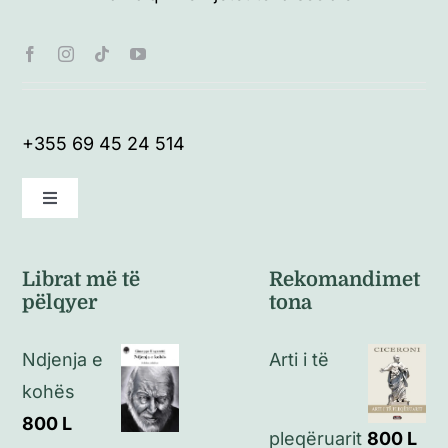
+355 69 45 24 514
Toggle
Navigation
Kushte të përgjithshme
Librat më të
Rekomandimet
pëlqyer
tona
Politikat e kthimeve
Ndjenja e
Arti i të
Politikat e privatësisë
kohës
800
L
pleqëruarit
800
L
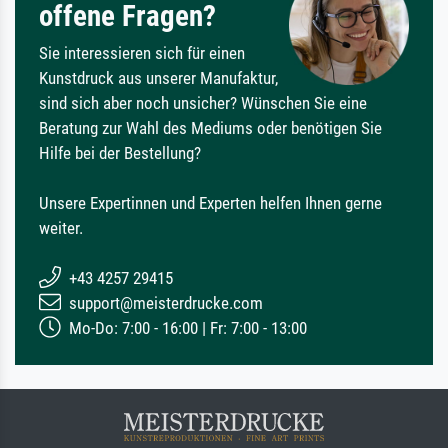
offene Fragen?
Sie interessieren sich für einen
Kunstdruck aus unserer Manufaktur,
sind sich aber noch unsicher? Wünschen Sie eine
Beratung zur Wahl des Mediums oder benötigen Sie
Hilfe bei der Bestellung?
Unsere Expertinnen und Experten helfen Ihnen gerne
weiter.
+43 4257 29415
support@meisterdrucke.com
Mo-Do: 7:00 - 16:00 | Fr: 7:00 - 13:00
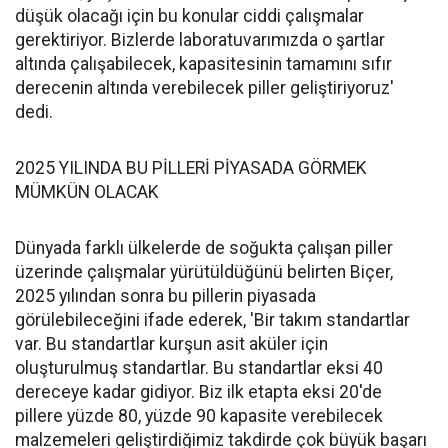
düşük olacağı için bu konular ciddi çalışmalar
gerektiriyor. Bizlerde laboratuvarımızda o şartlar
altında çalışabilecek, kapasitesinin tamamını sıfır
derecenin altında verebilecek piller geliştiriyoruz'
dedi.
2025 YILINDA BU PİLLERİ PİYASADA GÖRMEK
MÜMKÜN OLACAK
Dünyada farklı ülkelerde de soğukta çalışan piller
üzerinde çalışmalar yürütüldüğünü belirten Biçer,
2025 yılından sonra bu pillerin piyasada
görülebileceğini ifade ederek, 'Bir takım standartlar
var. Bu standartlar kurşun asit aküler için
oluşturulmuş standartlar. Bu standartlar eksi 40
dereceye kadar gidiyor. Biz ilk etapta eksi 20'de
pillere yüzde 80, yüzde 90 kapasite verebilecek
malzemeleri geliştirdiğimiz takdirde çok büyük başarı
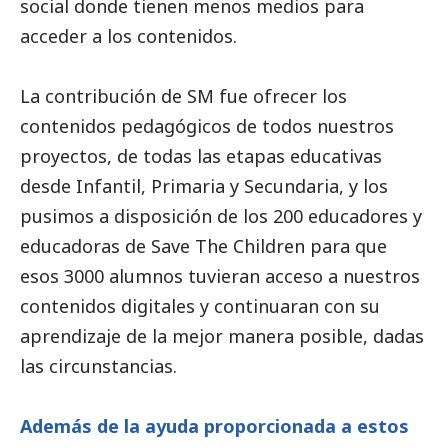
social
donde tienen menos medios para
acceder a los contenidos.
La contribución de SM fue ofrecer los
contenidos pedagógicos de todos nuestros
proyectos, de todas las etapas educativas
desde Infantil, Primaria y Secundaria, y los
pusimos a disposición de los 200 educadores y
educadoras de Save The Children para que
esos 3000 alumnos tuvieran acceso a nuestros
contenidos digitales y continuaran con su
aprendizaje de la mejor manera posible, dadas
las circunstancias.
Además de la ayuda proporcionada a estos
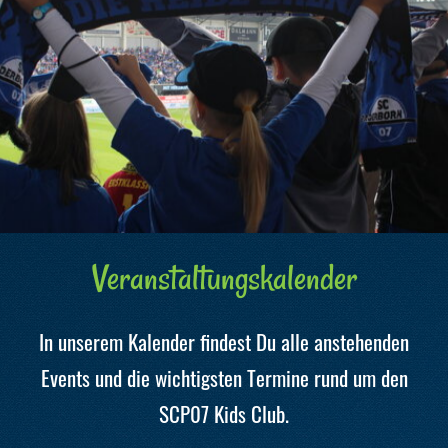
Veranstaltungskalender
In unserem Kalender findest Du alle anstehenden
Events und die wichtigsten Termine rund um den
SCP07 Kids Club.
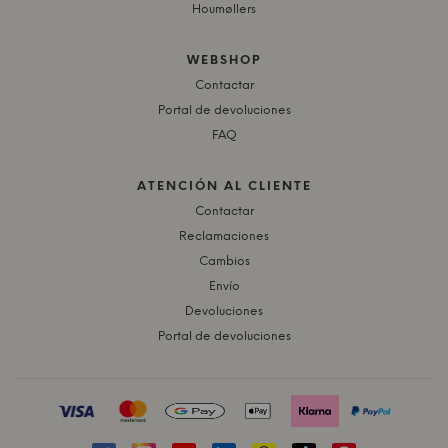
Houmøllers
WEBSHOP
Contactar
Portal de devoluciones
FAQ
ATENCIÓN AL CLIENTE
Contactar
Reclamaciones
Cambios
Envío
Devoluciones
Portal de devoluciones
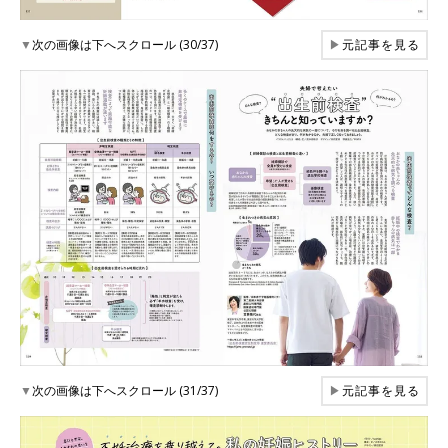
▼
次の画像は下へスクロール (30/37)
▶
元記事を見る
▼
次の画像は下へスクロール (31/37)
▶
元記事を見る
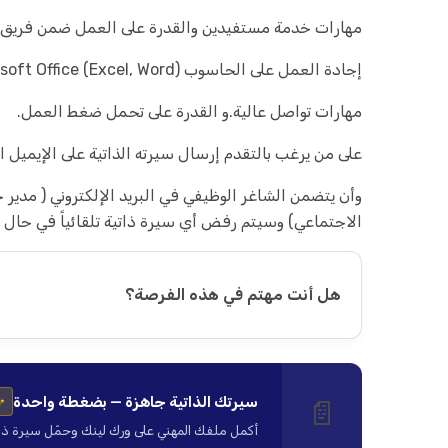
مهارات خدمة مستفيدين والقدرة على العمل ضمن فريق.
إجادة العمل على الحاسوب Microsoft Office (Excel, Word)
مهارات تواصل عالية.و القدرة على تحمل ضغط العمل.
على من يرغب بالتقدم إرسال سيرته الذاتية على الإيميل ال
وأن يتضمن الشاغر الوظيفي في البريد الإلكتروني ( مدير 
الاجتماعي) وسيتم رفض أي سيرة ذاتية تلقائياً في حال لم
هل أنت مهتم في هذه الفرصة؟
سيرتك الذاتية جاهزة — بضغطة واحدة
📄
✨
أكمل ملفك المهني على ورك لينك وحمّل سيرة ذاتية ا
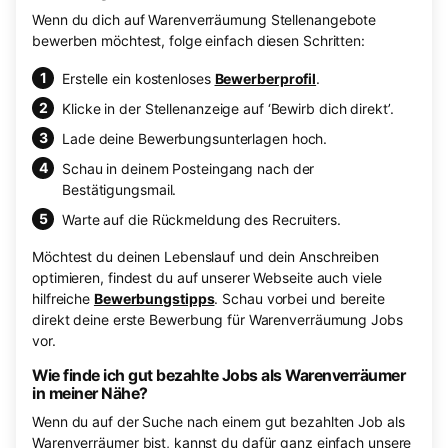
Wenn du dich auf Warenverräumung Stellenangebote
bewerben möchtest, folge einfach diesen Schritten:
Erstelle ein kostenloses
Bewerberprofil
.
Klicke in der Stellenanzeige auf ‘Bewirb dich direkt’.
Lade deine Bewerbungsunterlagen hoch.
Schau in deinem Posteingang nach der
Bestätigungsmail.
Warte auf die Rückmeldung des Recruiters.
Möchtest du deinen Lebenslauf und dein Anschreiben
optimieren, findest du auf unserer Webseite auch viele
hilfreiche
Bewerbungstipps
. Schau vorbei und bereite
direkt deine erste Bewerbung für Warenverräumung Jobs
vor.
Wie finde ich gut bezahlte Jobs als Warenverräumer
in meiner Nähe?
Wenn du auf der Suche nach einem gut bezahlten Job als
Warenverräumer bist, kannst du dafür ganz einfach unsere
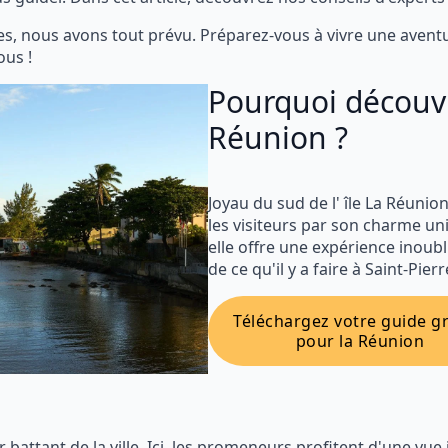
, nous avons tout prévu. Préparez-vous à vivre une aventure
ous !
Pourquoi découvri
Réunion ?
Joyau du sud de l' île La Réunion
les visiteurs par son charme u
elle offre une expérience inoub
de ce qu'il y a faire à Saint-Pierr
Téléchargez votre guide gr
pour la Réunion
 battant de la ville. Ici, les promeneurs profitent d'une vue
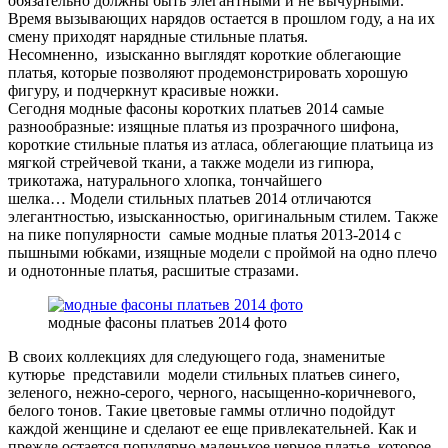
обязательно должны быть элегантными и не вычурными.
Время вызывающих нарядов остается в прошлом году, а на их
смену приходят нарядные стильные платья.
Несомненно, изысканно выглядят короткие облегающие
платья, которые позволяют продемонстрировать хорошую
фигуру, и подчеркнут красивые ножки.
Сегодня модные фасоны коротких платьев 2014 самые
разнообразные: изящные платья из прозрачного шифона,
короткие стильные платья из атласа, облегающие платьица из
мягкой стрейчевой ткани, а также модели из гипюра,
трикотажа, натурального хлопка, тончайшего
шелка… Модели стильных платьев 2014 отличаются
элегантностью, изысканностью, оригинальным стилем. Также
на пике популярности самые модные платья 2013-2014 с
пышными юбками, изящные модели с проймой на одно плечо
и однотонные платья, расшитые стразами.
модные фасоны платьев 2014 фото
В своих коллекциях для следующего года, знаменитые
кутюрье представили модели стильных платьев синего,
зеленого, нежно-серого, черного, насыщенно-коричневого,
белого тонов. Такие цветовые гаммы отлично подойдут
каждой женщине и сделают ее еще привлекательней. Как и
прежде остается популярно маленькое черное платье, которое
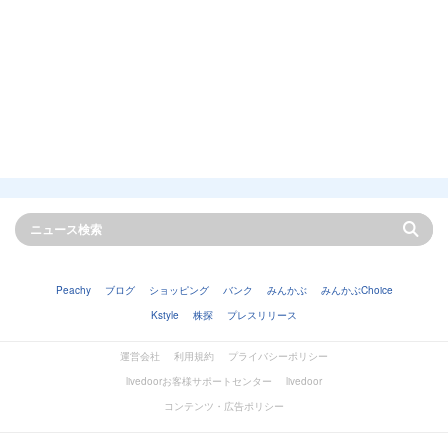
Peachy
ブログ
ショッピング
バンク
みんかぶ
みんかぶChoice
Kstyle
株探
プレスリリース
運営会社
利用規約
プライバシーポリシー
livedoorお客様サポートセンター
livedoor
コンテンツ・広告ポリシー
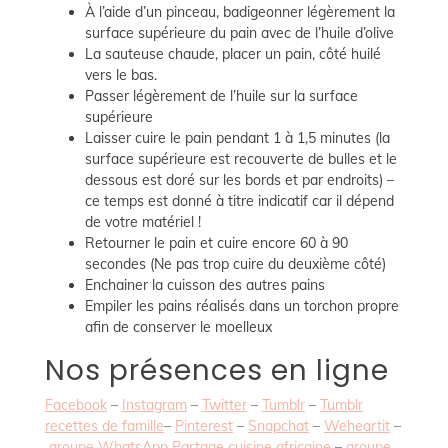
À l’aide d’un pinceau, badigeonner légèrement la
surface supérieure du pain avec de l’huile d’olive
La sauteuse chaude, placer un pain, côté huilé
vers le bas.
Passer légèrement de l’huile sur la surface
supérieure
Laisser cuire le pain pendant 1 à 1,5 minutes (la
surface supérieure est recouverte de bulles et le
dessous est doré sur les bords et par endroits) –
ce temps est donné à titre indicatif car il dépend
de votre matériel !
Retourner le pain et cuire encore 60 à 90
secondes (Ne pas trop cuire du deuxième côté)
Enchainer la cuisson des autres pains
Empiler les pains réalisés dans un torchon propre
afin de conserver le moelleux
Nos présences en ligne
Facebook
–
Instagram
–
Twitter
–
Tumblr
–
Tumblr
recettes de famille
–
Pinterest
–
Snapchat
–
Weheartit
–
groupe WhatsApp Partage cuisine africaine
–
groupe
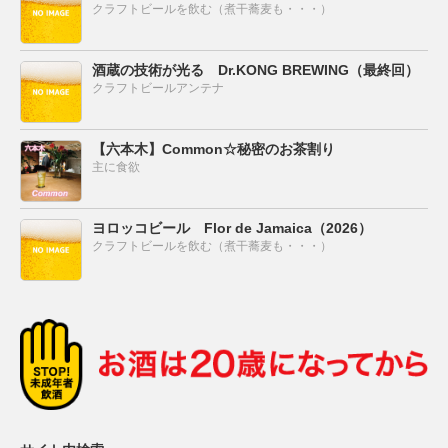
クラフトビールを飲む（煮干蕎麦も・・・）
酒蔵の技術が光る Dr.KONG BREWING（最終回）
クラフトビールアンテナ
【六本木】Common☆秘密のお茶割り
主に食欲
ヨロッコビール Flor de Jamaica（2026）
クラフトビールを飲む（煮干蕎麦も・・・）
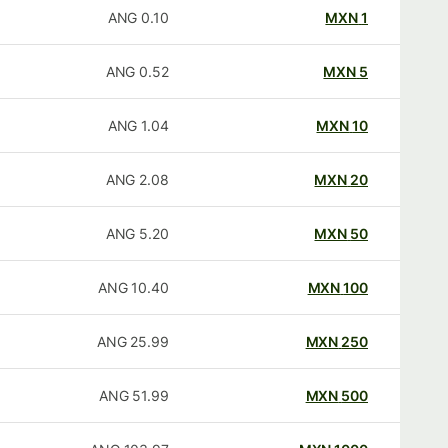
ANG
0.10
MXN
1
ANG
0.52
MXN
5
ANG
1.04
MXN
10
ANG
2.08
MXN
20
ANG
5.20
MXN
50
ANG
10.40
MXN
100
ANG
25.99
MXN
250
ANG
51.99
MXN
500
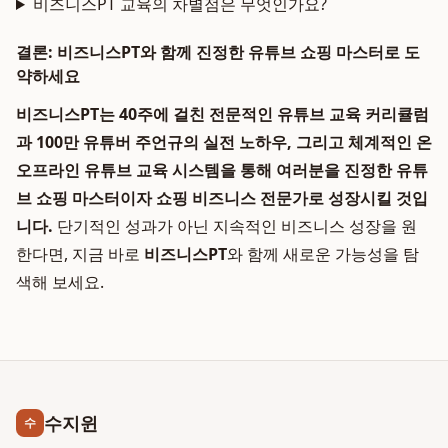
비즈니스PT 교육의 차별점은 무엇인가요?
결론: 비즈니스PT와 함께 진정한 유튜브 쇼핑 마스터로 도
약하세요
비즈니스PT는 40주에 걸친 전문적인
유튜브 교육 커리큘럼
과 100만 유튜버
주언규
의 실전 노하우, 그리고 체계적인
온
오프라인 유튜브 교육
시스템을 통해 여러분을 진정한
유튜
브 쇼핑 마스터
이자
쇼핑 비즈니스 전문가
로 성장시킬 것입
니다.
단기적인 성과가 아닌 지속적인 비즈니스 성장을 원
한다면, 지금 바로
비즈니스PT
와 함께 새로운 가능성을 탐
색해 보세요.
수지윈
수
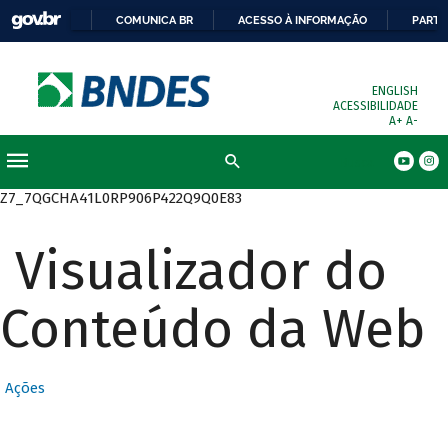
COMUNICA BR
ACESSO À INFORMAÇÃO
PARTI
ENGLISH
ACESSIBILIDADE
A+
A-
Busca
Z7_7QGCHA41L0RP906P422Q9Q0E83
Visualizador do
Conteúdo da Web
Ações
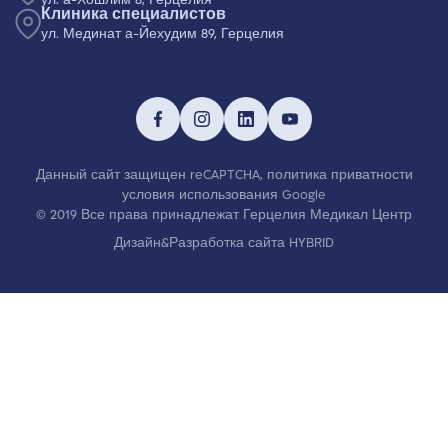
ул. а-Хошлим 8, Герцелия
Клиника специалистов
ул. Мединат а-Йехудим 89, Герцелия
Данный сайт защищен reCAPTCHA,
политика приватности
условия использования
Google
© 2019 Все права принадлежат Герцелия Медикал Центр
Дизайн&Разработка сайта HYBRID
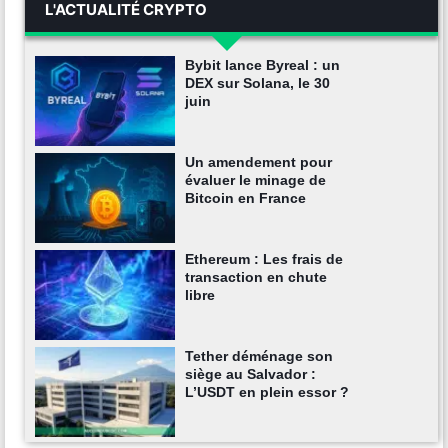
L'ACTUALITÉ CRYPTO
Bybit lance Byreal : un
DEX sur Solana, le 30
juin
Un amendement pour
évaluer le minage de
Bitcoin en France
Ethereum : Les frais de
transaction en chute
libre
Tether déménage son
siège au Salvador :
L’USDT en plein essor ?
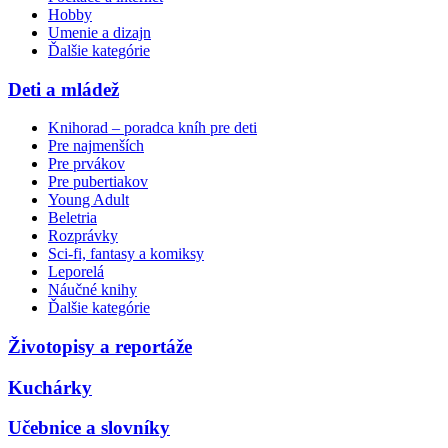
Hobby
Umenie a dizajn
Ďalšie kategórie
Deti a mládež
Knihorad – poradca kníh pre deti
Pre najmenších
Pre prvákov
Pre pubertiakov
Young Adult
Beletria
Rozprávky
Sci-fi, fantasy a komiksy
Leporelá
Náučné knihy
Ďalšie kategórie
Životopisy a reportáže
Kuchárky
Učebnice a slovníky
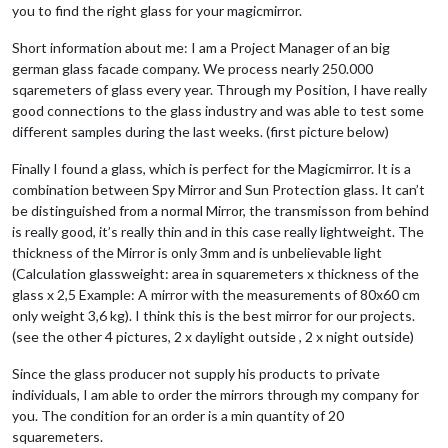
you to find the right glass for your magicmirror.
Short information about me: I am a Project Manager of an big
german glass facade company. We process nearly 250.000
sqaremeters of glass every year. Through my Position, I have really
good connections to the glass industry and was able to test some
different samples during the last weeks. (first picture below)
Finally I found a glass, which is perfect for the Magicmirror. It is a
combination between Spy Mirror and Sun Protection glass. It can’t
be distinguished from a normal Mirror, the transmisson from behind
is really good, it’s really thin and in this case really lightweight. The
thickness of the Mirror is only 3mm and is unbelievable light
(Calculation glassweight: area in squaremeters x thickness of the
glass x 2,5 Example: A mirror with the measurements of 80x60 cm
only weight 3,6 kg). I think this is the best mirror for our projects.
(see the other 4 pictures, 2 x daylight outside , 2 x night outside)
Since the glass producer not supply his products to private
individuals, I am able to order the mirrors through my company for
you. The condition for an order is a min quantity of 20
squaremeters.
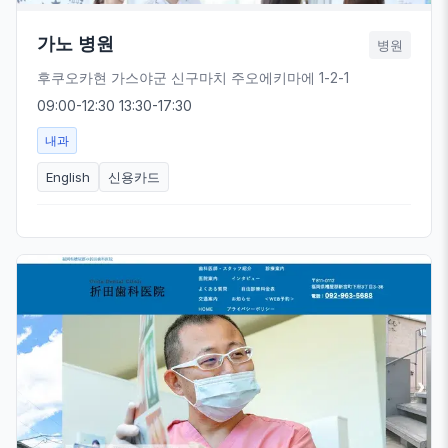
가노 병원
병원
후쿠오카현 가스야군 신구마치 주오에키마에 1-2-1
09:00-12:30 13:30-17:30
내과
English
신용카드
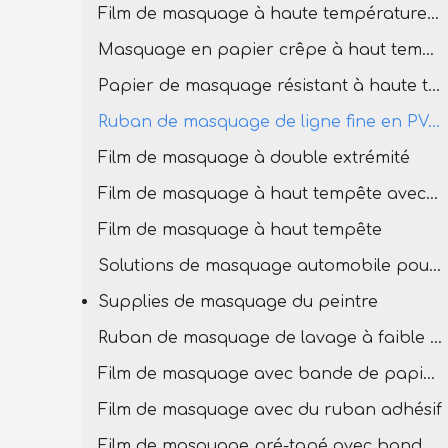
Film de masquage à haute température pour la peinture
Masquage en papier crêpe à haut tempête
Papier de masquage résistant à haute température
Ruban de masquage de ligne fine en PVC à température élevée
Film de masquage à double extrémité
Film de masquage à haut tempête avec bande PVC
Film de masquage à haut tempête
Solutions de masquage automobile pour la carrosserie
Supplies de masquage du peintre
Ruban de masquage de lavage à faible teneur
Film de masquage avec bande de papier en crêpe
Film de masquage avec du ruban adhésif
Film de masquage pré-tapé avec bande basse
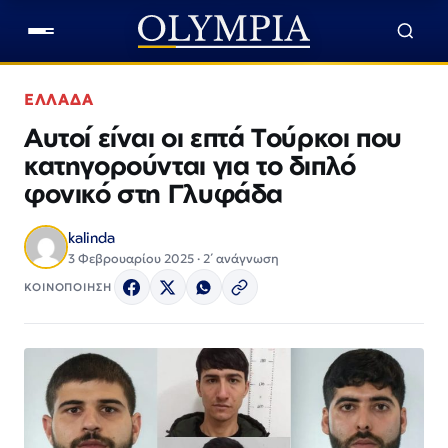
ΕΛΛΑΔΑ
Αυτοί είναι οι επτά Τούρκοι που
κατηγορούνται για το διπλό
φονικό στη Γλυφάδα
kalinda
3 Φεβρουαρίου 2025 · 2΄ ανάγνωση
ΚΟΙΝΟΠΟΙΗΣΗ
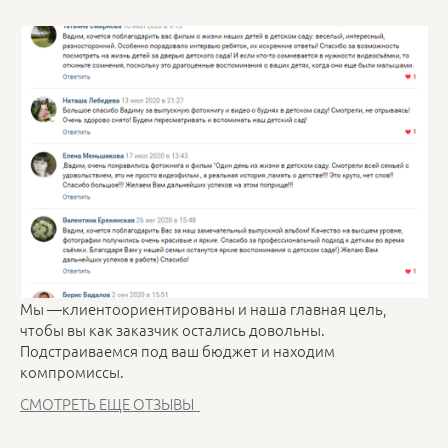
Мы —клиентоориентированы и наша главная цель,
чтобы вы как заказчик остались довольны.
Подстраиваемся под ваш бюджет и находим
компромиссы.
СМОТРЕТЬ ЕЩЕ ОТЗЫВЫ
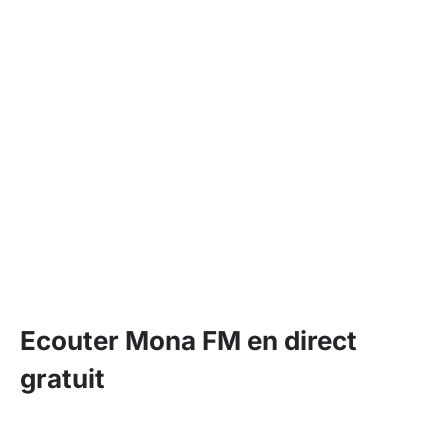
Ecouter Mona FM en direct
gratuit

####

• _REQUIRED ACTION_
In the data above, take the line with "의 실전 노하우, 그리고 체계적인", the line with "Umenie a dizajn", and every line between, and set them down exactly without pictures.

• _YOUR SOLUTION_
의 실전 노하우, 그리고 체계적인
온
오프라인 유튜브 교육
시스템을 통해 여러분을 진정한
유튜
브 쇼핑 마스터
이자
쇼핑 비즈니스 전문가
로 성장시킬 것입
니다.
단기적인 성과가 아닌 지속적인 비즈니스 성장을 원
한다면, 지금 바로
비즈니스PT
와 함께 새로운 가능성을 탐
색해 보세요.
수지윈
수
COMUNICA BR
ACESSO À INFORMAÇÃO
PARTI
ENGLISH
ACESSIBILIDADE
A+
A-
Busca
Z7_7QGCHA41L0RP906P422Q9Q0E83
Visualizador do
Conteúdo da Web
Ações
ул. а-Хошлим 8, Герцелия
Клиника специалистов
ул. Мединат а-Йехудим 89, Герцелия
Данный сайт защищен reCAPTCHA,
политика приватности
условия использования
Google
© 2019 Все права принадлежат Герцелия Медикал Центр
Дизайн&Разработка сайта HYBRID
L'ACTUALITÉ CRYPTO
Bybit lance Byreal : un
DEX sur Solana, le 30
juin
Un amendement pour
évaluer le minage de
Bitcoin en France
Ethereum : Les frais de
transaction en chute
libre
Tether déménage son
siège au Salvador :
L’USDT en plein essor ?
Hobby
Umenie a dizajn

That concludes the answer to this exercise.